Туся, как и посоветовал Мейзель, разделила жизнь надвое – в одной, женской половине, она одинаково свободно и уверенно говорила по-французски, по-немецки и по-русски (роскошь, доступная дворянским детям из немногих действительно очень богатых семей), уместно и сообразно приличиям вела себя в любой ситуации. Для молодой девушки это означало – молчать и улыбаться, и она молчала, черт, и улыбалась не только губами, но и глазами, ямочкой в углу рта, даже бантами, которые прихватывали платье у самых плеч, и платье всегда было ей к лицу, так что гости таяли в ответ – ах, какое прелестное дитя. Да что там гости – сам Мейзель сидел с плывущим от умиления лицом, когда Туся, хорошенькая, кудрявая, легкая, приседала в реверансе или танцевала на детском балу, быстро перебирая веселыми туфельками и тысячекратно отражаясь то в праздничном паркете, то в ночных громадных окнах, то в его собственных обожающих глазах.
Была только одна-единственная вещь, с которой она не справлялась совершенно, – волосы. Тусины кудри, темные, густые, просто немыслимо было уложить самой – и с позволения мадемуазель Крейз с прической Тусе каждое утро помогала горничная. Все остальное она делала сама – и делала безупречно. Нюточка и сравниться с ней не могла. Разве что в талии была потоньше да ростом повыше. Но это ей Мейзель милостиво простил.

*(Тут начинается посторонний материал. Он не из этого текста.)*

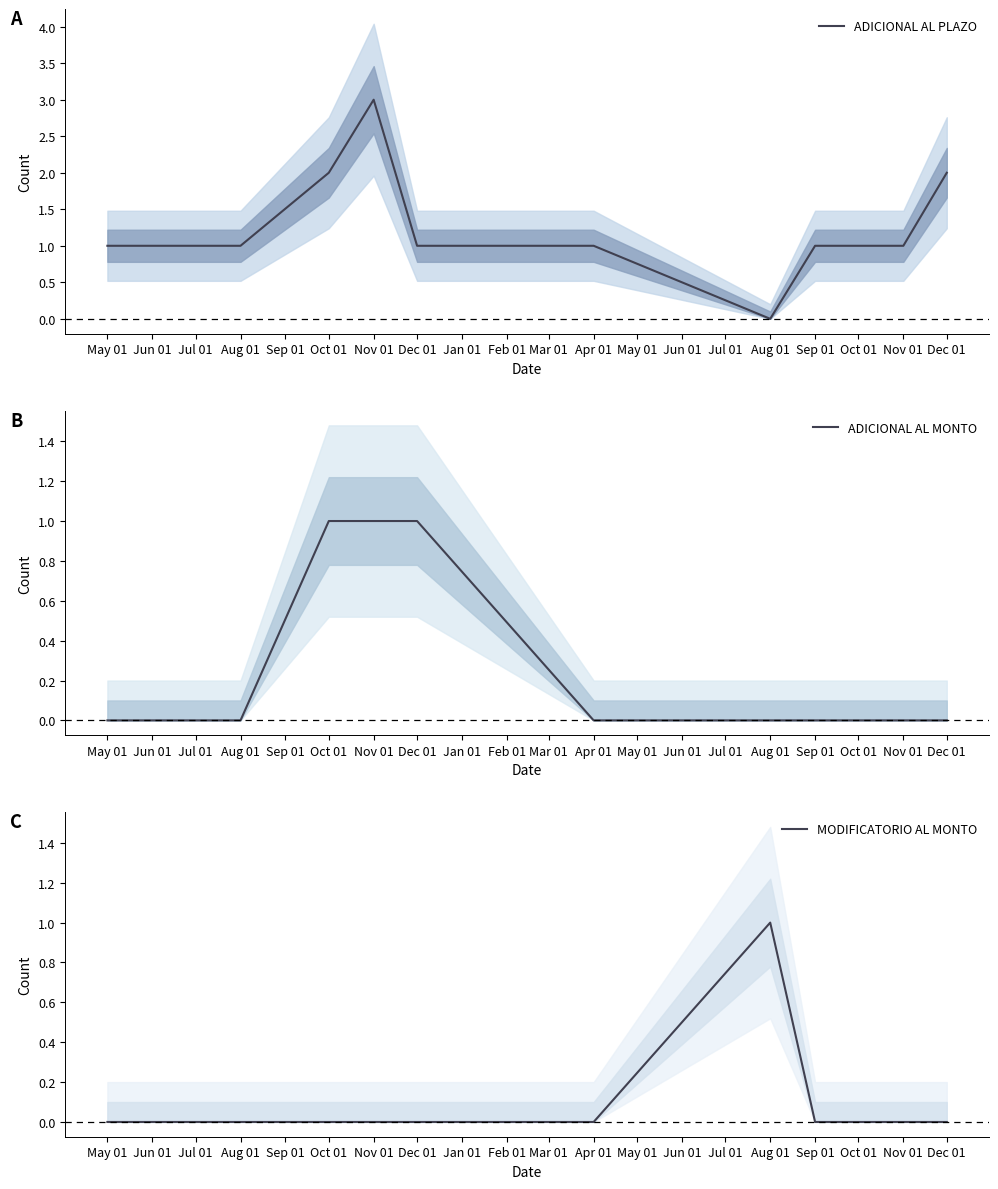

Which series changed the most between Nov 01 and Dec 01?

ADICIONAL AL PLAZO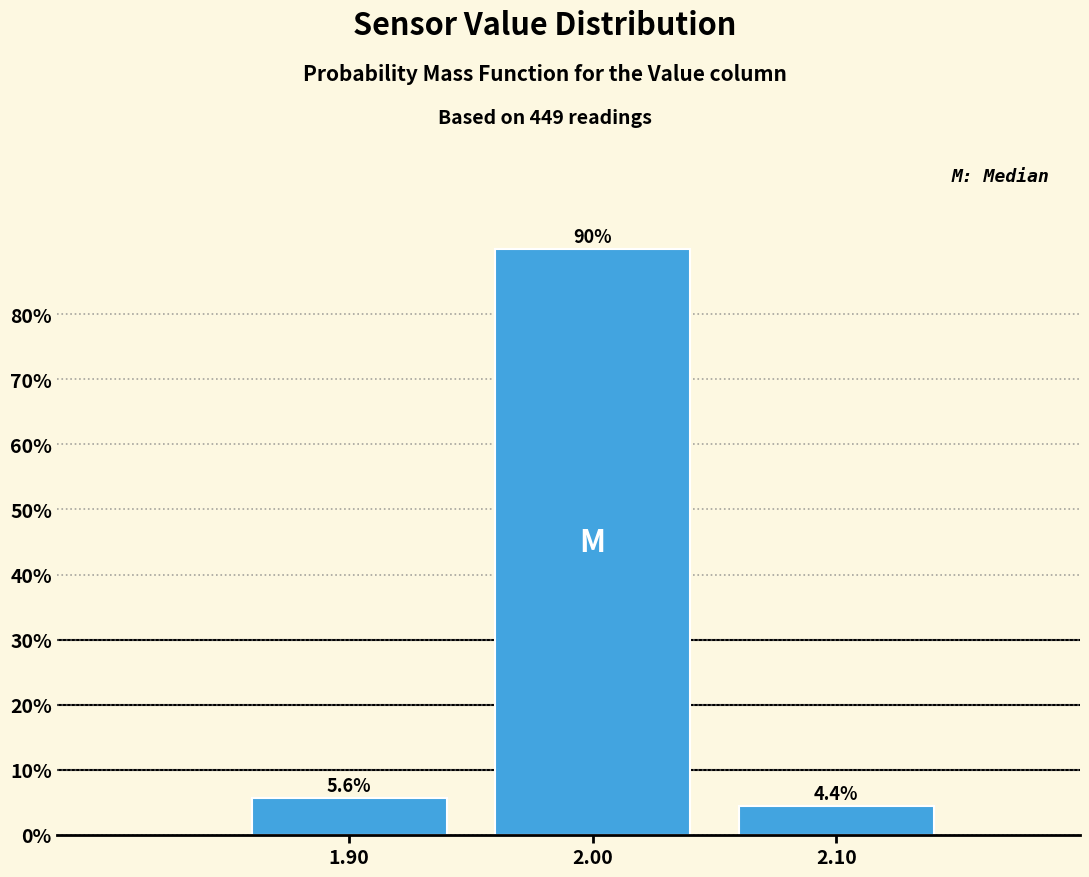

Which range on the x-axis has the tallest bar?

1.95 to 2.05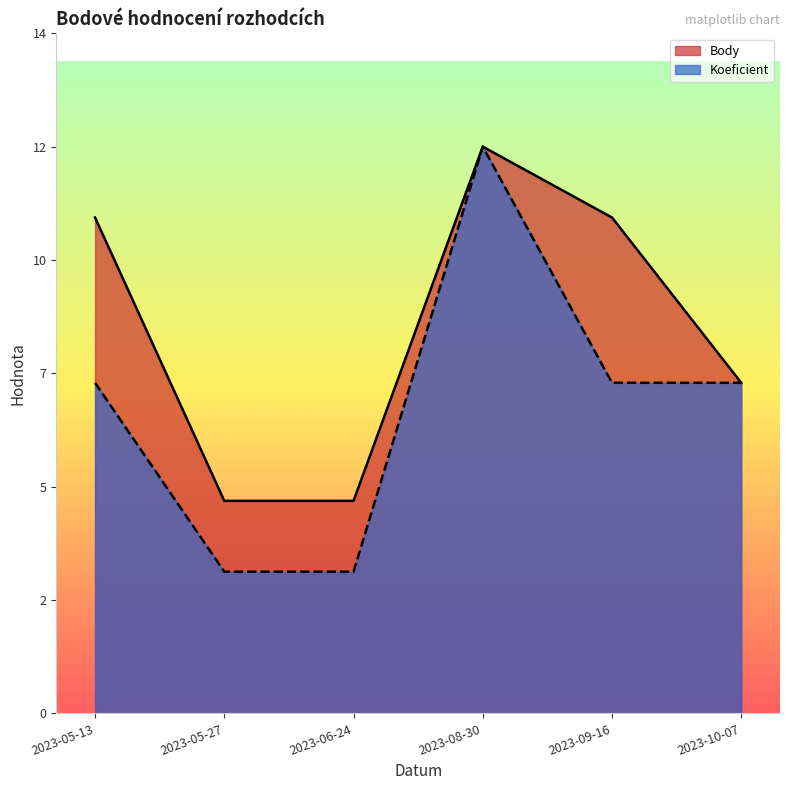

True or false: Body and Koeficient cross at least once.

False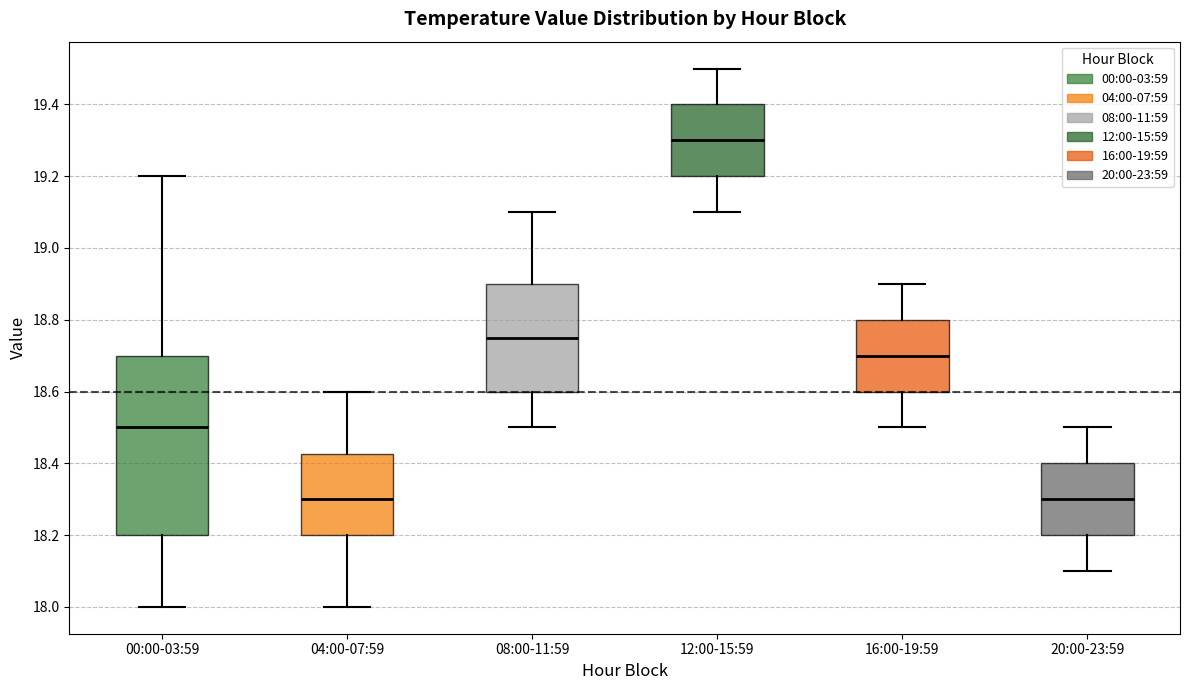

Which box is the tallest, from its lower edge to its upper edge?

00:00-03:59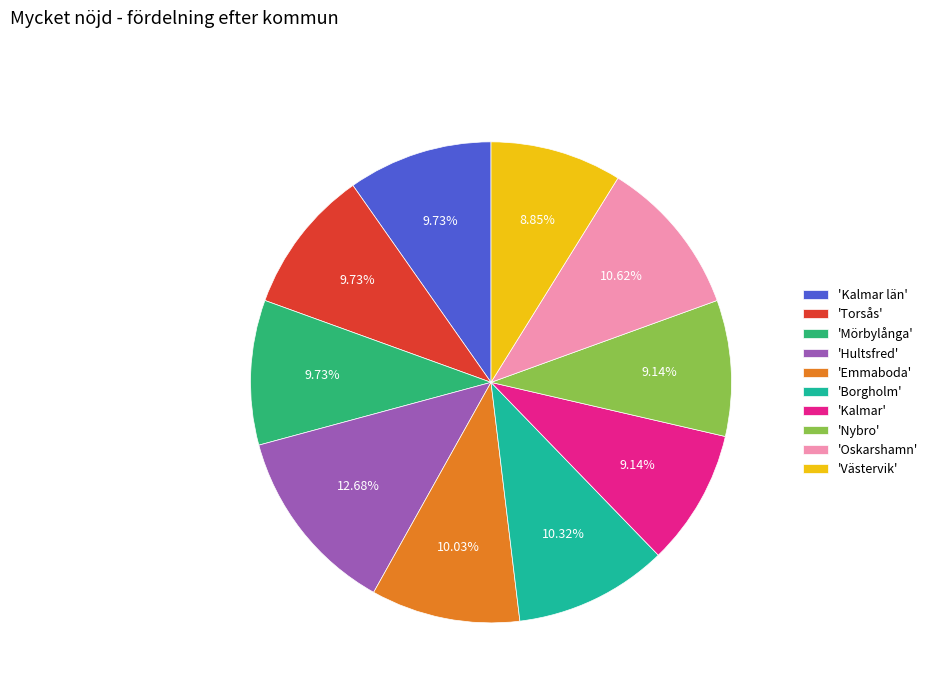

Which category has the biggest portion of the pie?

'Hultsfred'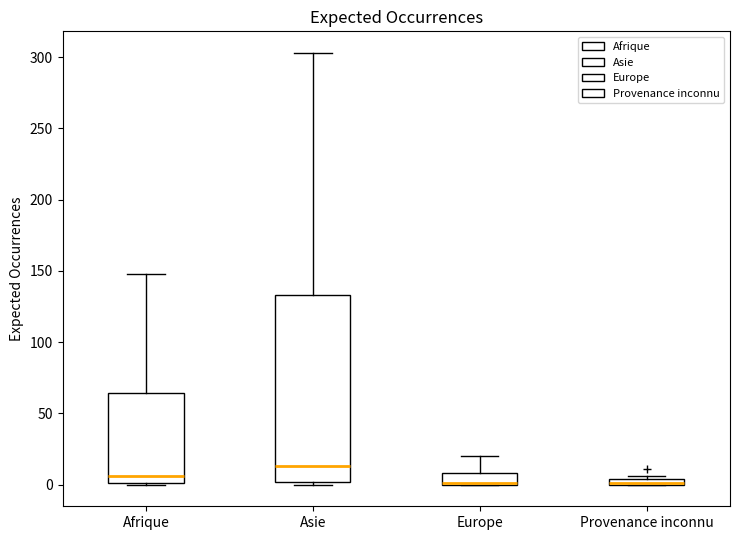

Comparing the boxes themselves (not the whiskers), which one is the tallest?

Asie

В другой, настоящей Тусиной жизни была конюшня. Она проводила там не меньше четырех часов ежедневно, с жокейской ловкостью держалась как в седле, так и без оного, легко управлялась с беговой качалкой, и могла запрячь, накормить, вычистить, а если надо – и вылечить любую, даже самую норовистую лошадь. Лет двенадцати она увлеклась орловской породой и знала наизусть родословные всех лучших рысаков, начиная с легендарного Сметанки. И конюхи, и кони обожали ее и – что стоило дороже всего – уважали.
Эти четыре часа ежедневного счастья были возможны, только если все остальное время она жила по правилам. Честная сделка.